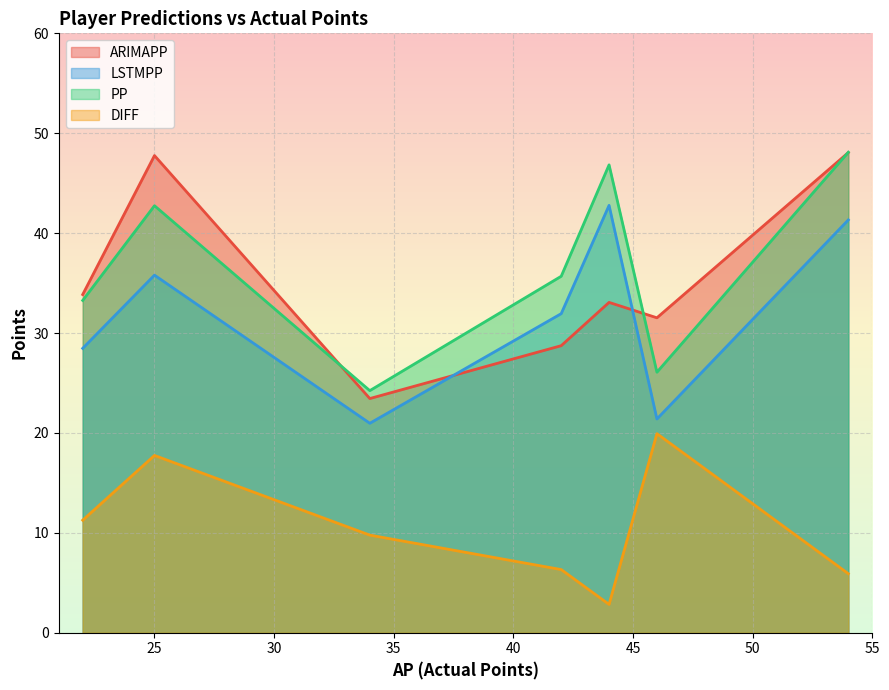

Count the number of data series in this chart.

4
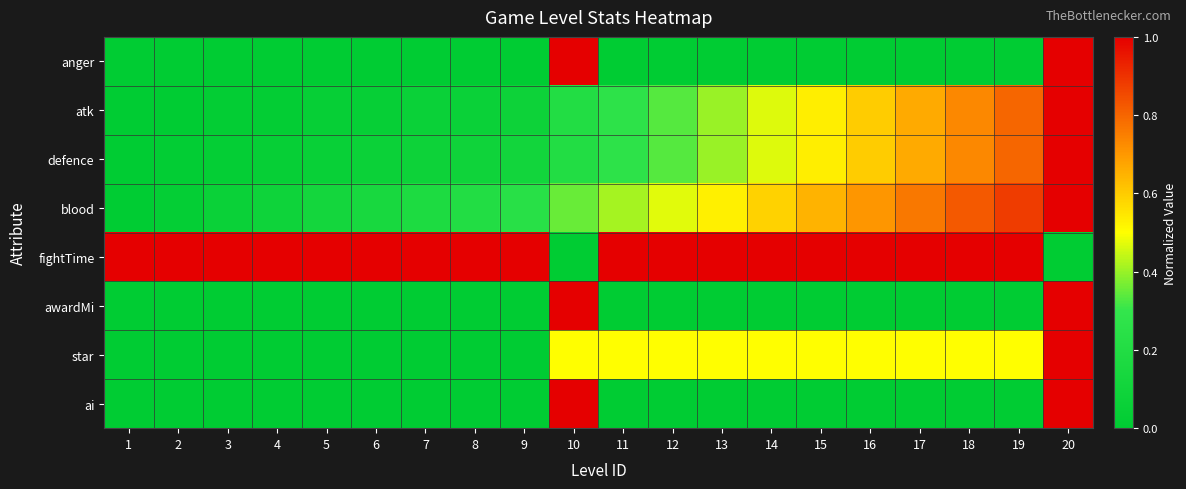

Which has a higher value, 10 or 17?

10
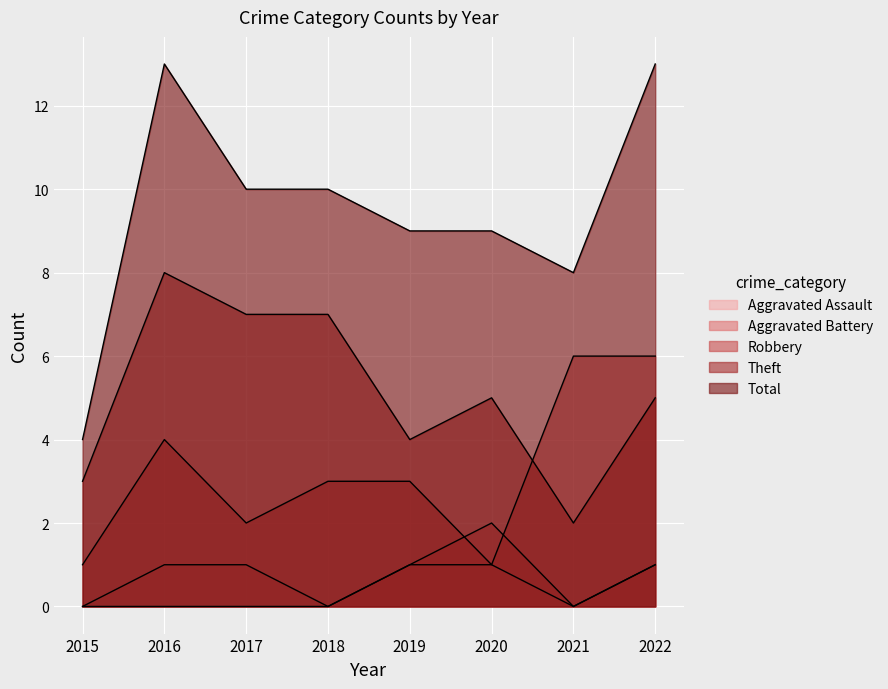

Is the value of Aggravated Assault at 2017 greater than the value of Robbery at 2016?

No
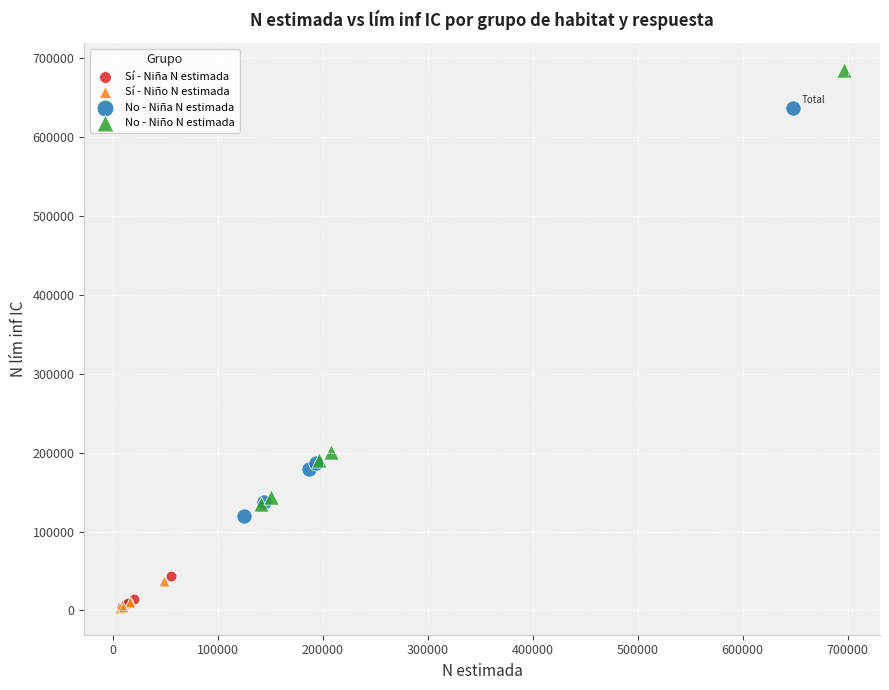

What are all the series names shown in the legend?

Sí - Niña N estimada, Sí - Niño N estimada, No - Niña N estimada, No - Niño N estimada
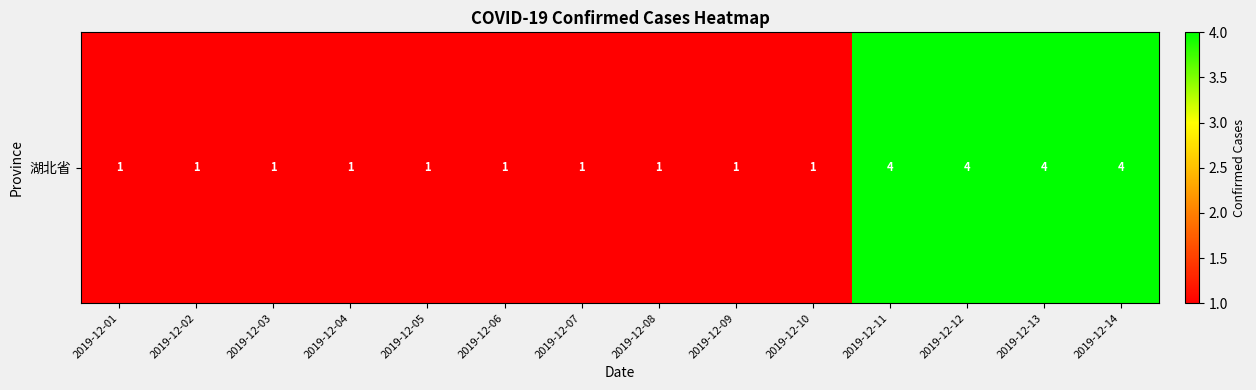

Read the value at 2019-12-13.

4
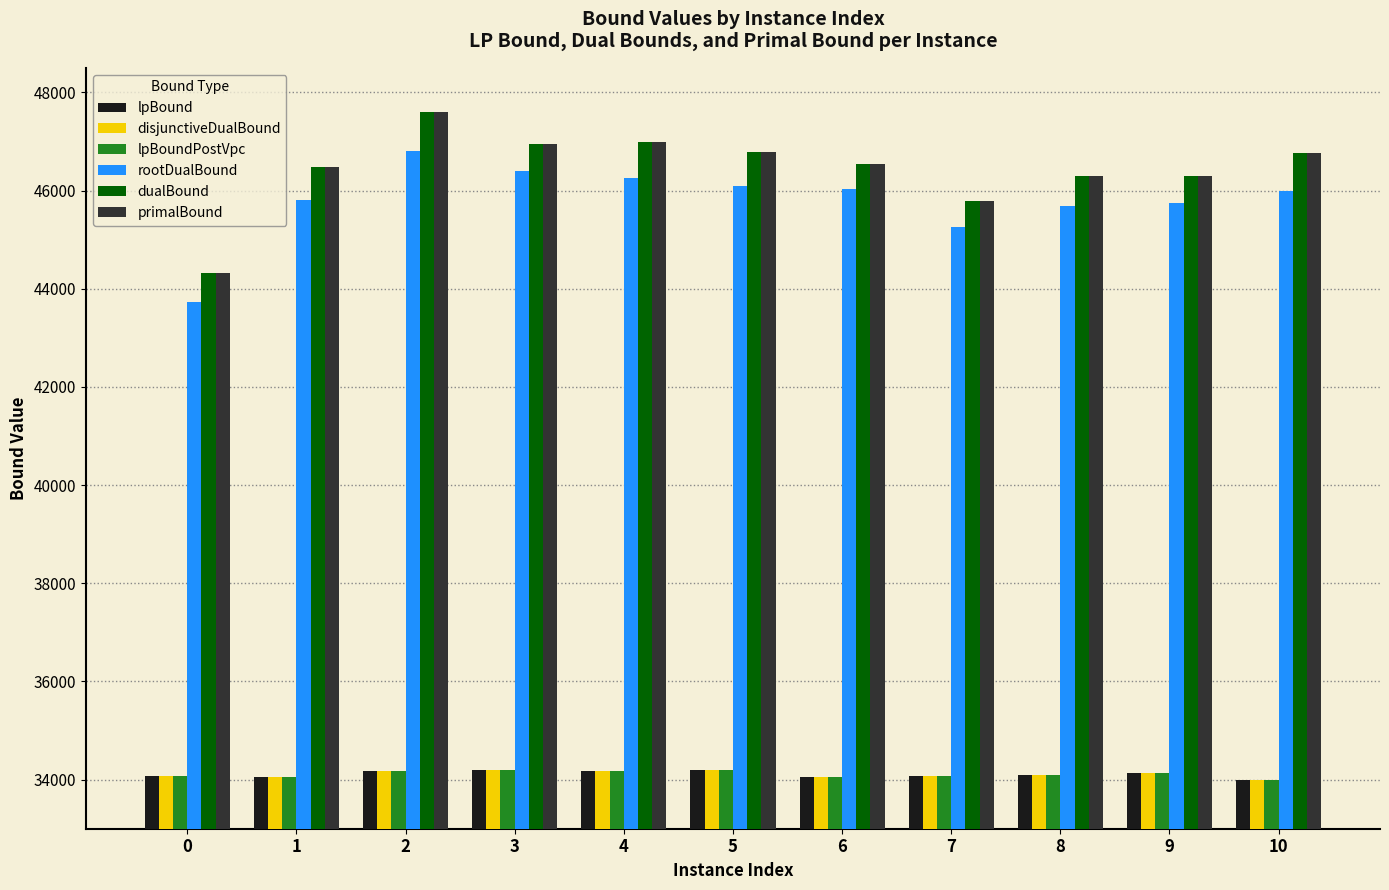

How many data points in rootDualBound are less than 45995?

5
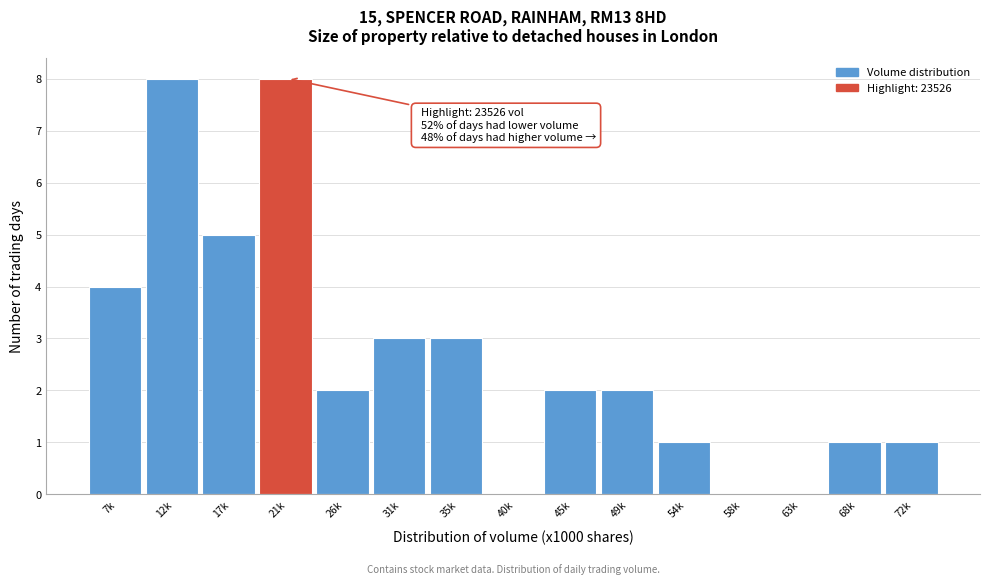

Reading left to right, extract all data points from this chart.

7k=4	12k=8	17k=5	21k=8	26k=2	31k=3	35k=3	40k=0	45k=2	49k=2	54k=1	58k=0	63k=0	68k=1	72k=1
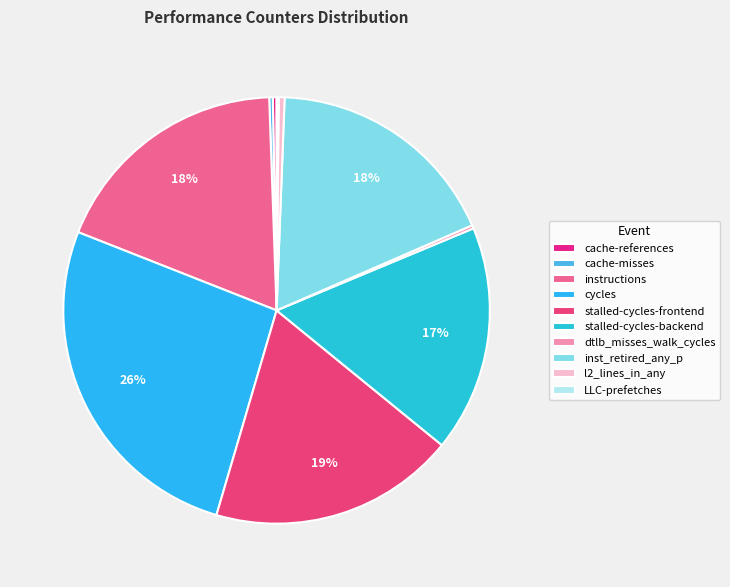

To the nearest percent, what is the difference between the stalled-cycles-frontend and cache-references slice percentages?

18%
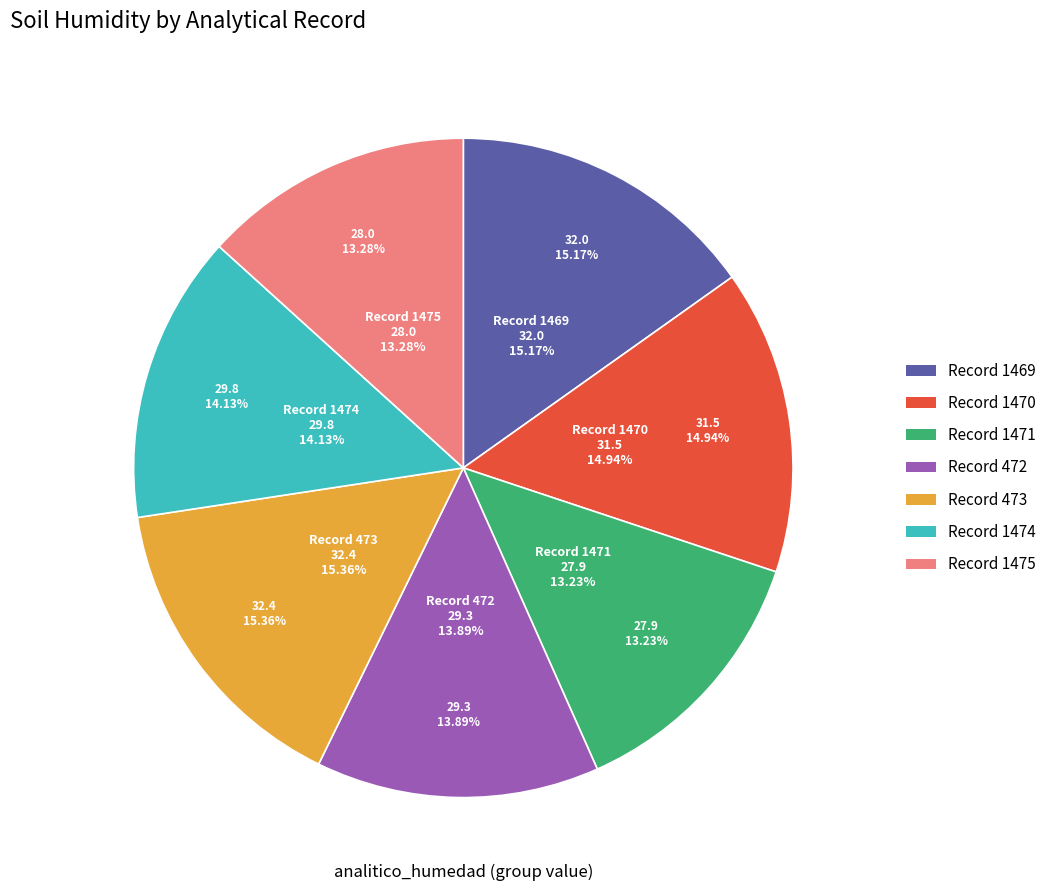

How many slices are in this pie chart?

7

========

Rewrite the data above as a numbered list with one line per item, omitting the blank lines and the pictures.

1. Count the number of data series in this chart.
2. 4
3. Which has a higher value, 10 or 17?
4. 10
5. Is the value of Aggravated Assault at 2017 greater than the value of Robbery at 2016?
6. No
7. What are all the series names shown in the legend?
8. Sí - Niña N estimada, Sí - Niño N estimada, No - Niña N estimada, No - Niño N estimada
9. Read the value at 2019-12-13.
10. 4
11. How many data points in rootDualBound are less than 45995?
12. 5
13. Reading left to right, extract all data points from this chart.
14. 7k=4	12k=8	17k=5	21k=8	26k=2	31k=3	35k=3	40k=0	45k=2	49k=2	54k=1	58k=0	63k=0	68k=1	72k=1
15. To the nearest percent, what is the difference between the stalled-cycles-frontend and cache-references slice percentages?
16. 18%
17. How many slices are in this pie chart?
18. 7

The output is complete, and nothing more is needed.